Book: Black crescent: the experience and legacy of African Muslims in the Americas

Gomez, Michael A. Black Crescent: The Experience and Legacy of African Muslims in the Americas. Cambridge: Cambridge University Press, 2005. 385 pp.

This book, Black Crescent: The Experience and Legacy of Africa Muslims in the Americas, is a “social history of the experiences of African muslims and their descendants throughout the Americas, including the Caribbean” (p. i). Michael Gomez takes on an ambitious task in relating the historical connections of Islam in the lives of people of African descent from early Africa to the western hemisphere up to the twentieth century. The book is divided into two sections with the “first discussing African Muslims in the Americas through periods of enslavement.” The second part examines, “Islam’s development in the United States.” In doing so, the author examines the Quran and African Americans “acceptance of Muhammad” (p. ix).
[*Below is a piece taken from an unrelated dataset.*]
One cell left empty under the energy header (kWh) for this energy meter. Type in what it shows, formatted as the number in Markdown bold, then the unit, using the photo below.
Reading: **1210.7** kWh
In examining Muslim Africans in the Caribbean, Brazil, Latin America, and North America, Gomez explains how slavery and politics affected them. He provides evidence to show slave owners sometimes preferred Muslims to expatriates from West Africa. Despite the significance of Islam in relation to slavery, it failed to become dominant among slaves in the Caribbean and Brazil; although in earlier years, it proliferated in Trinidad. Muslims in Trinidad who identified with West Africans acquired “commercial gains, prosperity, and elevated status.”